**EXCERPT PROVIDED:**
__________
The client is symptomatic with a Hgb of 7.8 g/dL, but refuses blood and blood products transfusions for religious reasons. The nurse should prepare the client that the HCP may prescribe which alternatives?
- A. Epoetin alfa
- B. Folic acid
- C. Albumin
- D. Platelets
- E. Fresh frozen plasma
- F. Granulocytes
Correct Answer: A, B,
Rationale: Epoetin alfa (erythropoietin growth factor; Procrit) promotes erythropoiesis (production of RBCs), thus decreasing the need for transfusions. B. Folic acid promotes erythropoiesis and production of WBCs and platelets. C. Albumin is a blood product. D. Platelets are blood products. E. Plasma is a blood product. F. Granulocytes are blood products.
The client is diagnosed with polycythemia vera. The nurse would prepare to perform which intervention?
- A. Type and crossmatch for a transfusion.
- B. Assess for petechiae and purpura.
- C. Perform phlebotomy of 500 mL of blood.
__________
**ASSIGNMENT:** Copy out the entire nursing practice question excerpt above, word for word, keeping every line.

**Stored items:**
__________
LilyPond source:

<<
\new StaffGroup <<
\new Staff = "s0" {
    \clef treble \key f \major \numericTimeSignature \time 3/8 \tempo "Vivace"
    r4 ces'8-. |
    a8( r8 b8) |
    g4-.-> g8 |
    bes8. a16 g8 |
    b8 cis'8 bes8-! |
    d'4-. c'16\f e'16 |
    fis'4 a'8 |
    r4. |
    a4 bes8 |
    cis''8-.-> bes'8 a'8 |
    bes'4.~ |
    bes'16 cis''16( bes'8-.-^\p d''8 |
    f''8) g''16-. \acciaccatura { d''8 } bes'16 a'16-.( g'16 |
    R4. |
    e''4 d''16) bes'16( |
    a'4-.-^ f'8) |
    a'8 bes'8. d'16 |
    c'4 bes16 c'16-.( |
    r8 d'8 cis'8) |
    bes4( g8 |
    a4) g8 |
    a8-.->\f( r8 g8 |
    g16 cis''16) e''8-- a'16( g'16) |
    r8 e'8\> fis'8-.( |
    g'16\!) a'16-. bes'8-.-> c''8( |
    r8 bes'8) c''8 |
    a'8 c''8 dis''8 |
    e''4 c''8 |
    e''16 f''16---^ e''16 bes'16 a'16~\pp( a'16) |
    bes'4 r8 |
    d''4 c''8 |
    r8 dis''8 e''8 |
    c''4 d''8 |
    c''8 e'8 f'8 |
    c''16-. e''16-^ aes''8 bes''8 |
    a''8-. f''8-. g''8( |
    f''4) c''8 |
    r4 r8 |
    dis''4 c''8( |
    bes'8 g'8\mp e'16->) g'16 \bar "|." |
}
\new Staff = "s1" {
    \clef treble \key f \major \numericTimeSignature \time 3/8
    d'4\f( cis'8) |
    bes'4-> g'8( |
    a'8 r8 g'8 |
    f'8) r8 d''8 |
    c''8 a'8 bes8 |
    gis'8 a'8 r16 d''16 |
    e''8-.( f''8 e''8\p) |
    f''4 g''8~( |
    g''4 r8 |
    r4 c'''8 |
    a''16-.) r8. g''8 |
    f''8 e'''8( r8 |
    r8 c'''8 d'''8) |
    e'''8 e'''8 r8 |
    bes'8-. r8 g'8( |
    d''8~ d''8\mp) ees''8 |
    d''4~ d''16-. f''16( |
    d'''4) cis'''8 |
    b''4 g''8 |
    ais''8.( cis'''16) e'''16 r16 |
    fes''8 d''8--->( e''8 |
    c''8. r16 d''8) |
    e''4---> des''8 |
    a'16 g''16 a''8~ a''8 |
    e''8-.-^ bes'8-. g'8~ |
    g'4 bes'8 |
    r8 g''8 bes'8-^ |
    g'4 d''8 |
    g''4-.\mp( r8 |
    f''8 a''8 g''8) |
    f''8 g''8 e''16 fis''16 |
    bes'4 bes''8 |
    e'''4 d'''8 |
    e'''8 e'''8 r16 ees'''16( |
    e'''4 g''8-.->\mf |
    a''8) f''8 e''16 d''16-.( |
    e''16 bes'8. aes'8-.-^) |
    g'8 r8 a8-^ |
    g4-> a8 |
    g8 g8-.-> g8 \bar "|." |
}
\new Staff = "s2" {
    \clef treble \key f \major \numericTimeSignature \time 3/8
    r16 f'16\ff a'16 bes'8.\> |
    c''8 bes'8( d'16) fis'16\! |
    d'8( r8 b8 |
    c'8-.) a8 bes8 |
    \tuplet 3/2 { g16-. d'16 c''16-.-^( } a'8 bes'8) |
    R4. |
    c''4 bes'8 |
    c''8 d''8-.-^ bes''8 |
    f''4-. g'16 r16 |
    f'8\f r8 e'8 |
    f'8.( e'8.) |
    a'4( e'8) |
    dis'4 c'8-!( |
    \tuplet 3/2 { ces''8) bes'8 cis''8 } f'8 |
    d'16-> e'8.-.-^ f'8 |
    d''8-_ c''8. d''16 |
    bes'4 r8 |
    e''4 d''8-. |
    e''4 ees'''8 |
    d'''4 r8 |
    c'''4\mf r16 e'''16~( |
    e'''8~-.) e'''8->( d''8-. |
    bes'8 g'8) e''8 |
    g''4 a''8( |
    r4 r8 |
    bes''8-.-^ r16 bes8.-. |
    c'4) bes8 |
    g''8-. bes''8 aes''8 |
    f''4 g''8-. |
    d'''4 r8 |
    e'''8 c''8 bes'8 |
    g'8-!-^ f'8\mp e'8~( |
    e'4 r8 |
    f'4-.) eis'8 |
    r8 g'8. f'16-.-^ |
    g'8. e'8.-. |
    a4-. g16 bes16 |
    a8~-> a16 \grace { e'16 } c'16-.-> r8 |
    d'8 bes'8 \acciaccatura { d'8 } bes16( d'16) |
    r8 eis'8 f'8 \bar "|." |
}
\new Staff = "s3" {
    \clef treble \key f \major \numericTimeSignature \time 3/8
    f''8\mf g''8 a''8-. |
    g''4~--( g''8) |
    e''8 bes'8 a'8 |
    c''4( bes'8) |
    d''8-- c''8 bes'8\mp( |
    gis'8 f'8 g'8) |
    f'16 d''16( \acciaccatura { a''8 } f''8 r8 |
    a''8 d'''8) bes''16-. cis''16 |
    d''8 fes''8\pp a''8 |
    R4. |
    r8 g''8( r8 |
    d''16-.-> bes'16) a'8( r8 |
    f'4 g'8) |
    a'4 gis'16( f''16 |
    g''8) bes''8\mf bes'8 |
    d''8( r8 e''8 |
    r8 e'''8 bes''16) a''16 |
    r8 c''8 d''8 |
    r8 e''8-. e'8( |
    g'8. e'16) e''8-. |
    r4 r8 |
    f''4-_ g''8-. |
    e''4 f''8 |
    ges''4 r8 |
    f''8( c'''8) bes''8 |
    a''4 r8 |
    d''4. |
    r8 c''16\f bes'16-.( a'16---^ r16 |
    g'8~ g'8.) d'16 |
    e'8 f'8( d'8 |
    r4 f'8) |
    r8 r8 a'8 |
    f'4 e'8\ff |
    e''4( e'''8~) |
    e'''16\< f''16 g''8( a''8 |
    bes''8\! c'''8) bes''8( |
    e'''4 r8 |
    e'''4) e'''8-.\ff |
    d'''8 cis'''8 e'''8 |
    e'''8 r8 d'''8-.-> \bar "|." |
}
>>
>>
__________
**RESPONSE TO THIS EXERCISE:**
The client is symptomatic with a Hgb of 7.8 g/dL, but refuses blood and blood products transfusions for religious reasons. The nurse should prepare the client that the HCP may prescribe which alternatives?
- A. Epoetin alfa
- B. Folic acid
- C. Albumin
- D. Platelets
- E. Fresh frozen plasma
- F. Granulocytes
Correct Answer: A, B,
Rationale: Epoetin alfa (erythropoietin growth factor; Procrit) promotes erythropoiesis (production of RBCs), thus decreasing the need for transfusions. B. Folic acid promotes erythropoiesis and production of WBCs and platelets. C. Albumin is a blood product. D. Platelets are blood products. E. Plasma is a blood product. F. Granulocytes are blood products.
The client is diagnosed with polycythemia vera. The nurse would prepare to perform which intervention?
- A. Type and crossmatch for a transfusion.
- B. Assess for petechiae and purpura.
- C. Perform phlebotomy of 500 mL of blood.